As a point of confusion, there is another use of "&"; "& variablename" uses the "&" to indicate "address of variablename" -- but this use is outside of a variable-type declaration. Steer clear of this use.

Since the function is defined to return a Vector object, the routine must include the last statement "return *this."

AS A RULE: do not return references in functions. Overloaded equal is the only exception. The danger of returning references is that the variables created in subroutines are destroyed when the subroutine terminates.

One could also define an overloaded equal "Vector& Vector::operator=(float z)." How?

The function "Vector inner(Vector&)" computes the vector inner product and returns a vector. It would be invoked by a statement such as "z=b.inner(c);" which would take the inner products of b and c. The function "Vector inner(Vector&)" could be implemented as:

	Vector Vector::inner(Vector& v)		//inner product
	{
	Vector a;
	delete a.Message;
	a.Message =  new  char[strlen( (*this).Message)+
		strlen(" * ") + strlen(v.Message)+1];
	strcpy(a.Message,(*this).Message);
	strcat(a.Message," * ");	
	strcat(a.Message,v.Message);
	a.x= (*this).x * v.x + (*this).y * v.y;
	a.y = 0;
	return a;
	}

Above, a new vector "a" is created for storing results

Notice the freeing of old memory and allocating new space for the combined message string

Suppose the subroutine was invoked by the command "z=b.inner(c);" At the computation of the inner product, (*this).x and (*this).y would then be the x and y components of "b," and v.x and v.y would be the x and y components of "c."

The result is put in the y component of the internally created vector "a"

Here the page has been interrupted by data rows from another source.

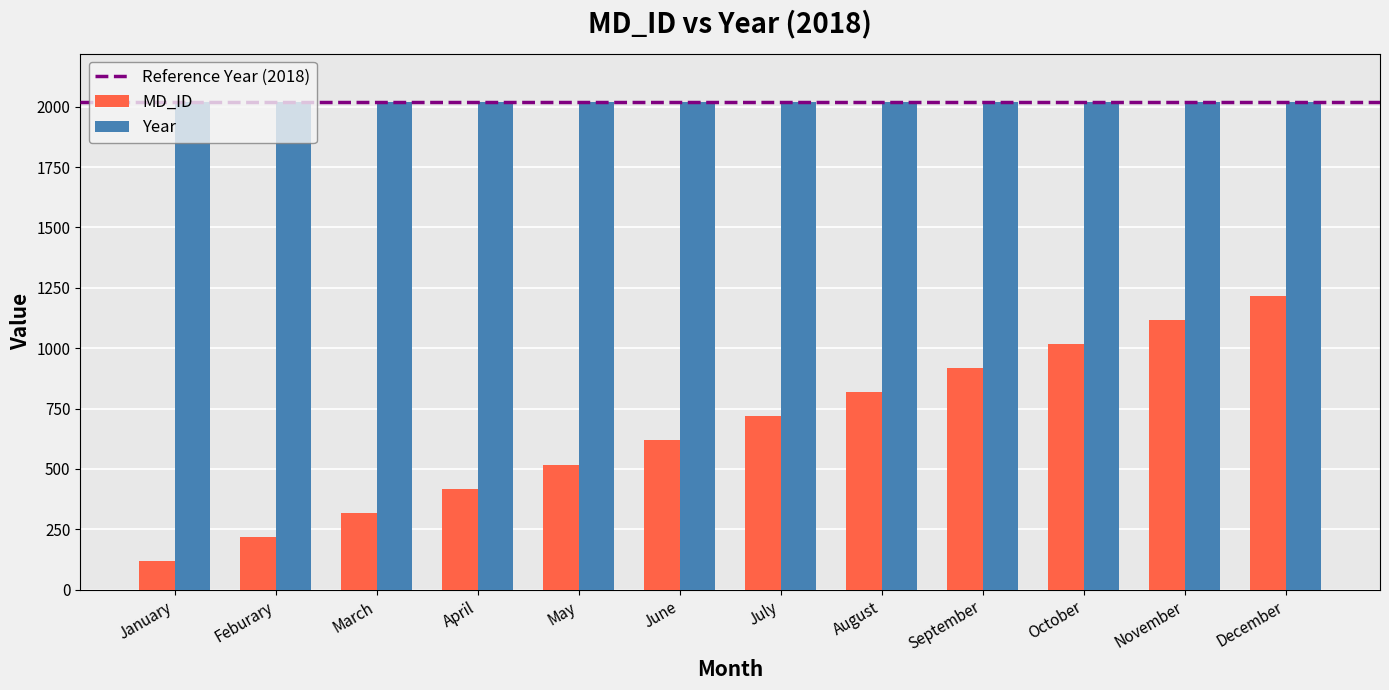

What is the label of the 5th bar from the left?

May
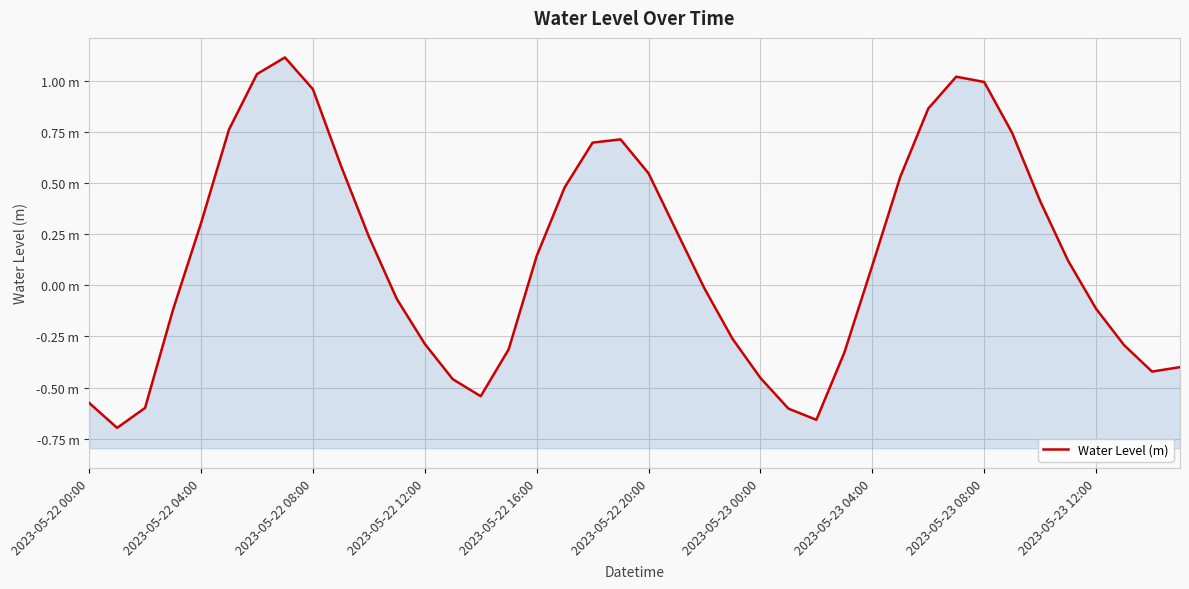

Where is the data nearest to the value 0?

22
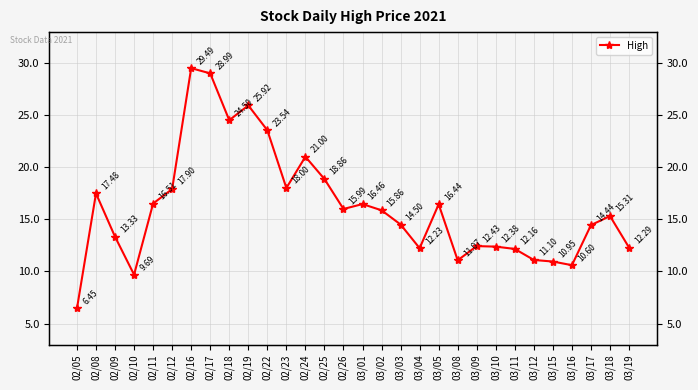

How many points are lower than both their immediate neighbors (excluding endpoints)?

7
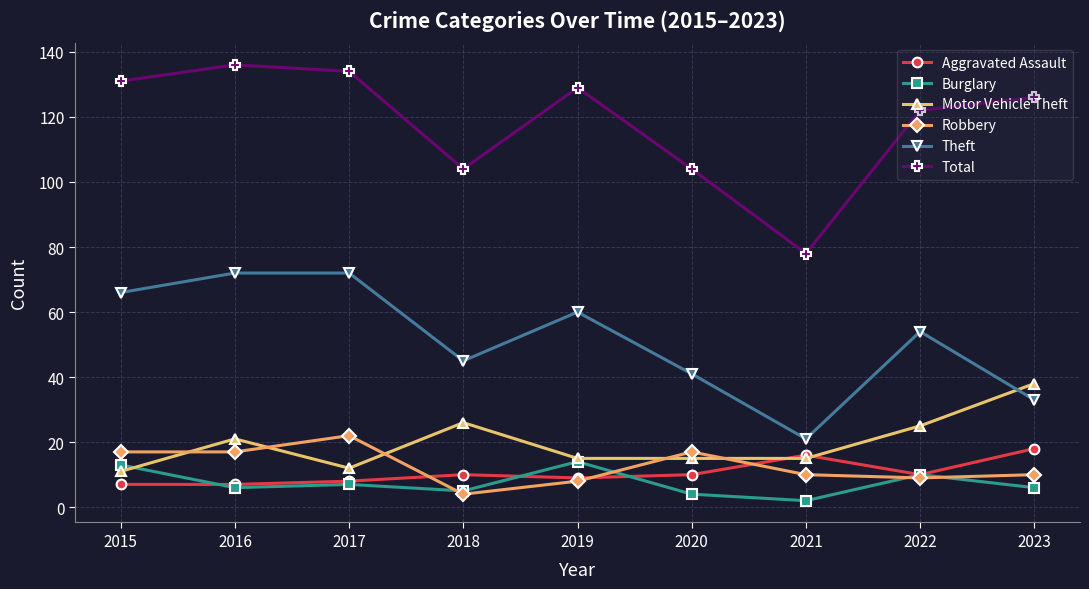

Reading left to right, list all the values displayed in this chart.

Aggravated Assault: 7	7	8	10	9	10	16	10	18
Burglary: 13	6	7	5	14	4	2	10	6
Motor Vehicle Theft: 11	21	12	26	15	15	15	25	38
Robbery: 17	17	22	4	8	17	10	9	10
Theft: 66	72	72	45	60	41	21	54	33
Total: 131	136	134	104	129	104	78	122	126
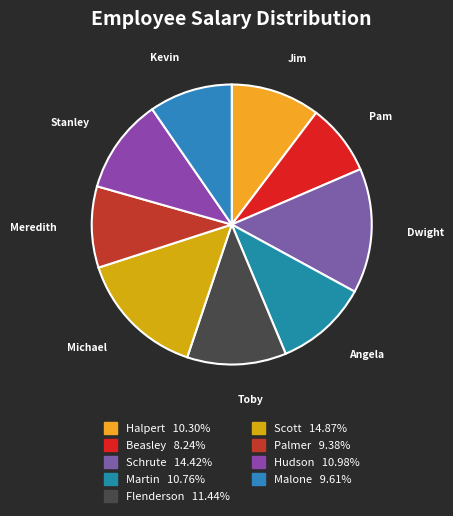

Does any single category account for the majority?

No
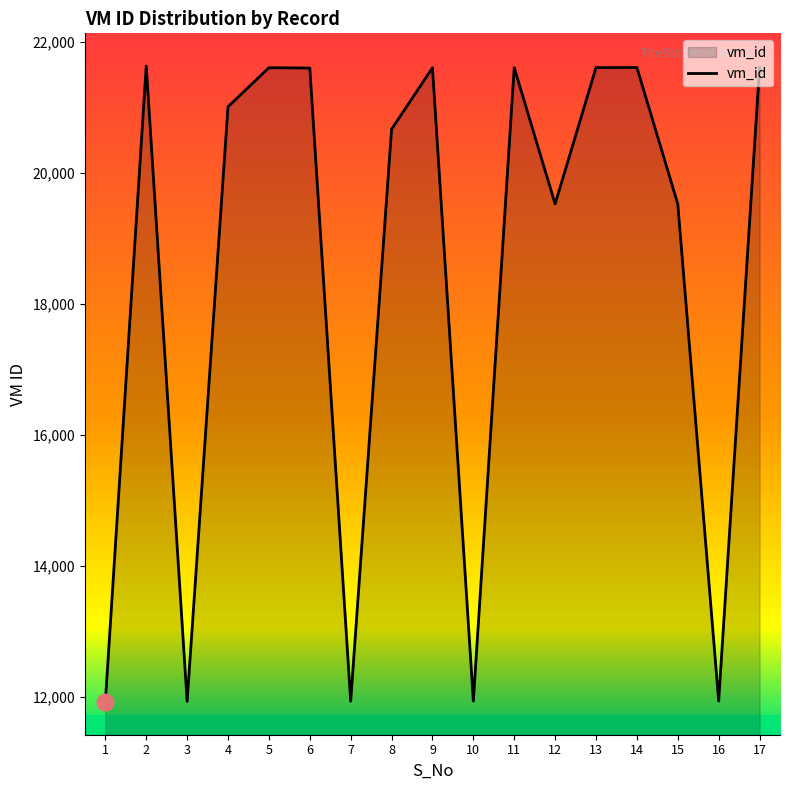

What is the difference between the values at 11 and 1?

9684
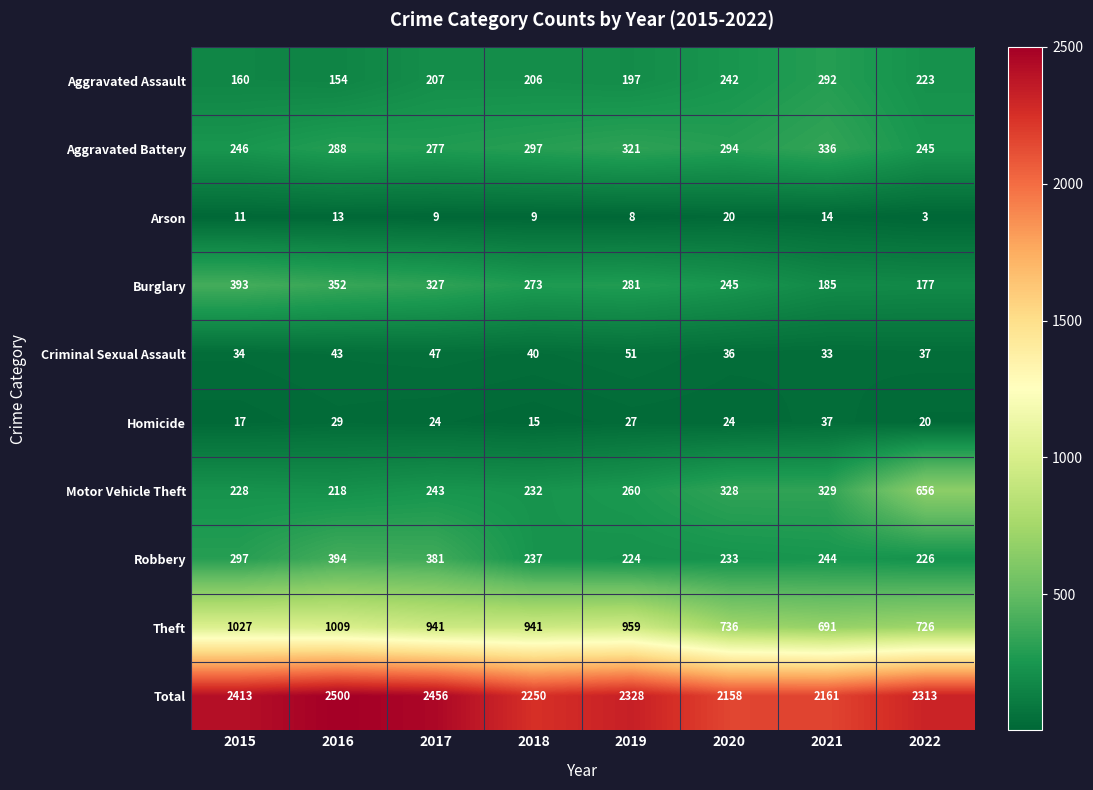

Which category has the highest value across all series?

2016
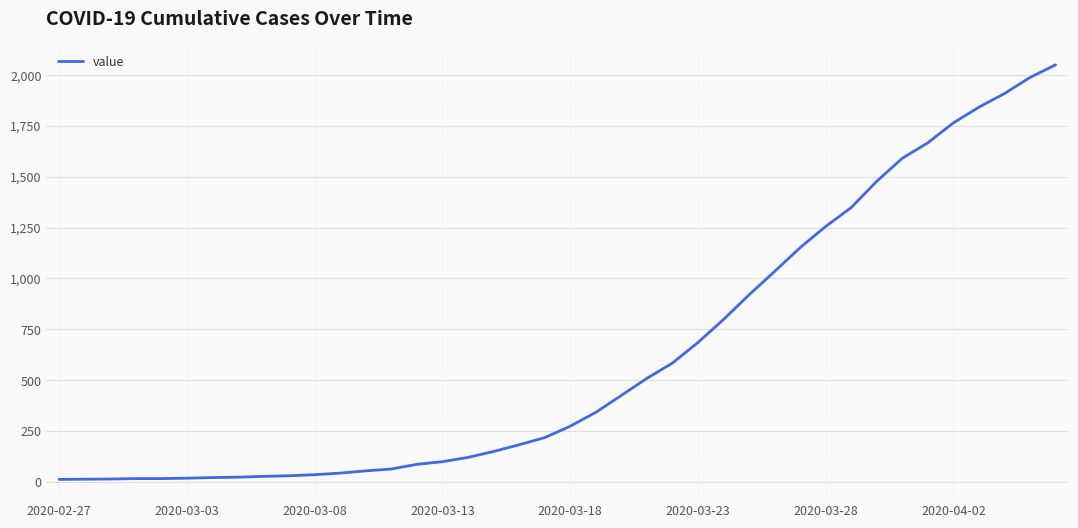

What is the difference between the maximum and minimum values?

2036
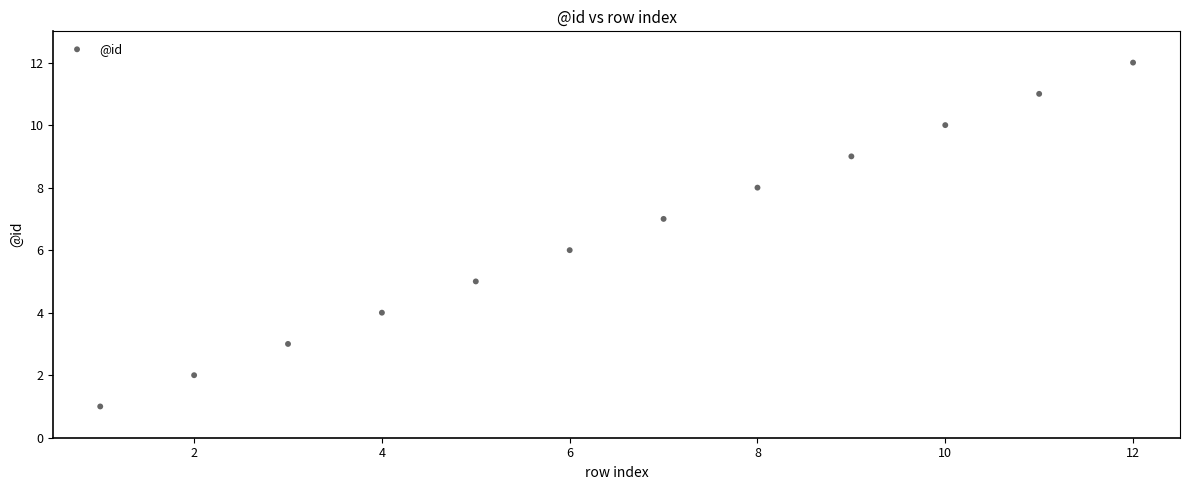

What is the range of X values (max minus min)?

11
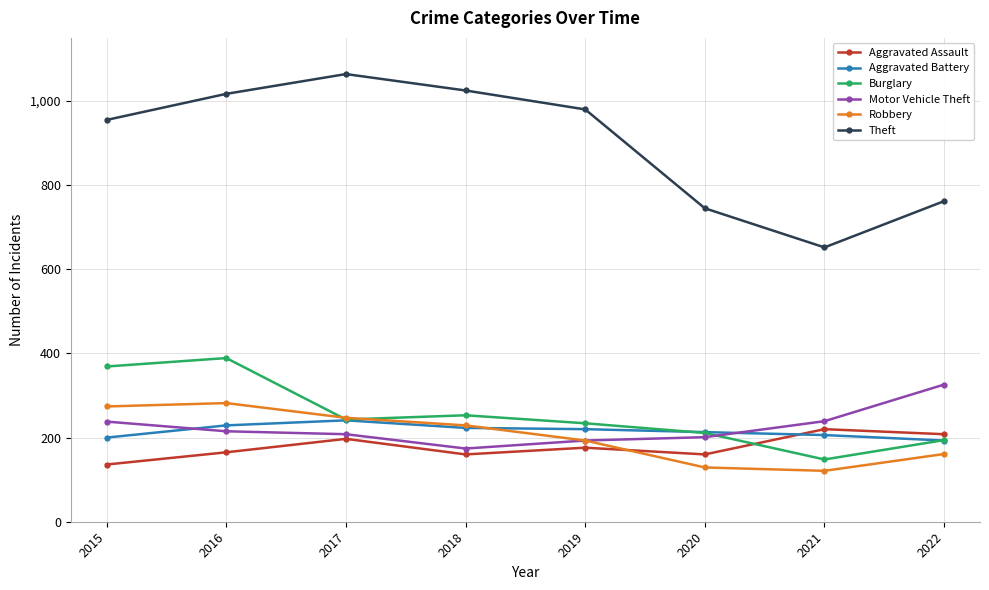

Count the number of data series in this chart.

6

The internally created vector "a" containing the results is returned, since the function is defined to return a vector

this and *this

A somewhat mysterious element of C++ is "this." Recall that the method of invoking functions is generally something like:

	a = b.myfunction(c,4,3,...);

In the above, function "myfunction" is invoked by class object "b" and passes arguments "c,4,3,..." to the function. Once inside the function, the arguments in the parentheses are identified by the argument variables in the function definition such as "Vector::myfunction(Myclass & x, int y, float z)." However, the invoking object "b" is not an argument, so some mechanism is required to get access to the invoking object. This mechanism is through the pointer "this" which points to the invoking object. Thus, the object is "*this" using "*" to dereference the pointer.

It is not always necessary to use "this" to access the invoking objec, although it helps prevent confusion. The foregoing example class "Vector" contained data "int x", "int y" and "char *Message". This data, for the invoking object, could be accessed by (*this).x, (*this).y, and (*this).Message. However, it is understood within a class function by default that x, y, and Message alone (without the *this) refer to the corresponding data items of the invoking object.

new and delete

The "new" and "delete" commands in the C++ language are used to allocate and deallocate memory for data. There are two ways to allocate memory: 1) allocate the memory in some fixed quantity at the time of compiling the program, 2) allocate memory dynamically as the program is running. In the first case, the size of the memory area is fixed and must be determined by the programmer beforehand. One example would be a fixed size array declaration such as:

	int z[1000];

The command above would create a fixed-size array with size 1000. A second method, is to allocate memory from the computer while the program is running. This is useful for handling unknown data sizes such as when reading in a file. In this case, the "new" command is used to allocate memory from the "free store". For example

	int * xp;
	xp =  new int[s];

where "s" is a variable containing the size of the array to be created. The above creates an array of size s, and sets the pointer xp to point at the first element in the array. Thus, "*(xp+4)=55;" would set the contents of the 4th element of the array to 55.

file IO

Use the functions provided in the projects to access files.